DigitalPakt: Kreiseigene Schulen erhalten verbesserte WLAN-Ausstattung

Der Werksausschuss des Eigenbetriebes Schul- und Gebäudemanagement hat in seiner jüngsten Sitzung auf Vorschlag von Landrat Dr. Pföhler die Auftragsvergabe für Planungsleistungen im Zusammenhang mit dem Ausbau der WLAN-Ausstattung der kreiseigenen Schulen beschlossen. Das Auftragsvolumen beträgt rund 357.000 Euro.

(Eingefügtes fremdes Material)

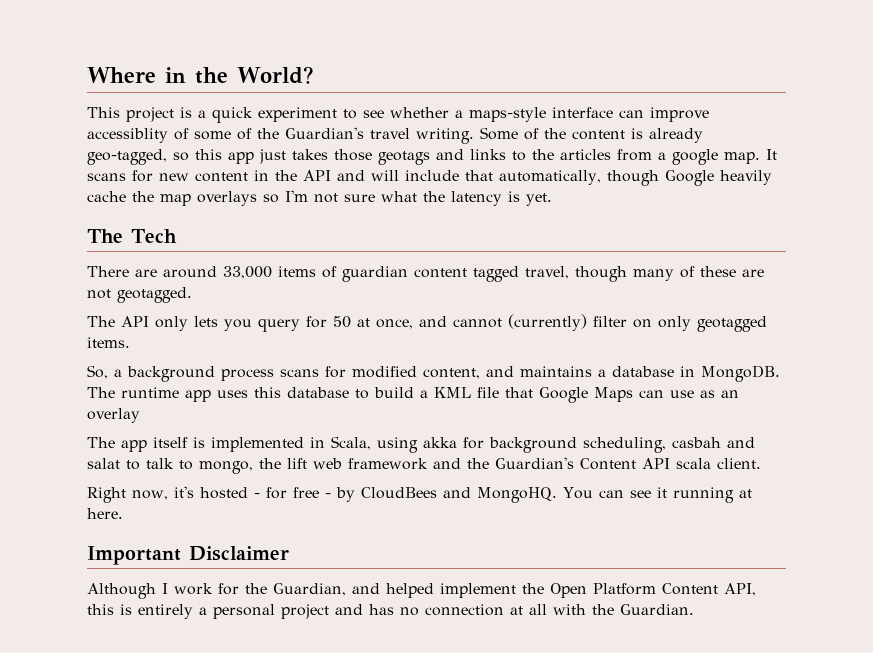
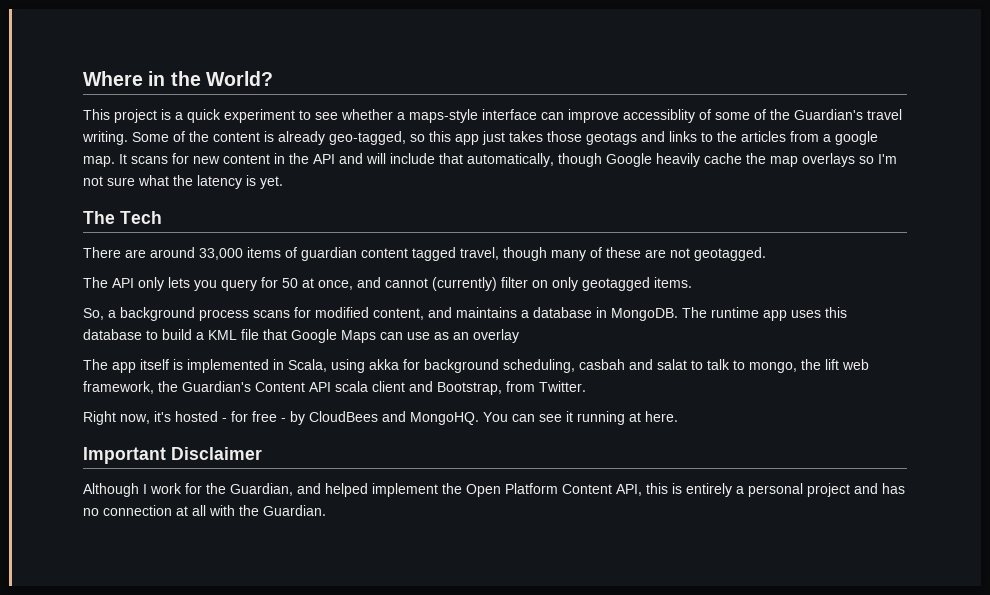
[348,458,461,470] framework and -> [83,381,154,394] framework,
[717,458,761,469] client. -> [372,381,586,395] client and Bootstrap, from Twitter.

Die Auftragsvergabe erfolgt auf Grundlage der bereits in den Sommerferien durchgeführten Netzwerkplanung an den 13 Schulstandorten des Kreises. Dazu wurden die Räumlichkeiten vor Ort begutachtet und die WLAN-Versorgung vermessen. Die Netzwerkplanung fasst sämtliche, für die WLAN-Installationen nötigen Komponenten und Standorte zusammen, legt die erforderlichen Maßnahmen fest und weist die damit verbundenen Kosten aus. Ergebnis: Der Kreis investiert in die WLAN-Vernetzung seiner Schulen rund 723.000 Euro. Zusammen mit den für die Umsetzung erforderlichen Planungsleistungen belaufen sich die Kosten für die Gesamtmaßnahme auf rund 1,08 Millionen Euro. Der Anteil des Landkreises liegt bei 10 Prozent und damit bei rund 108.000 Euro.

Der Ausbau der WLAN-Vernetzung an den Schulen in Trägerschaft des Kreises ist ein weiterer Baustein im Rahmen des DigitalPakts Schule, mit dem der Bund die Schulträger bei Investitionen in die digitale Infrastruktur unterstützt. Allein Im Förderprogramm DigitalPakt I stehen für die Kreisschulen einschließlich des zehnprozentigen Eigenanteils des Kreises rund 3,4 Millionen Euro bereit.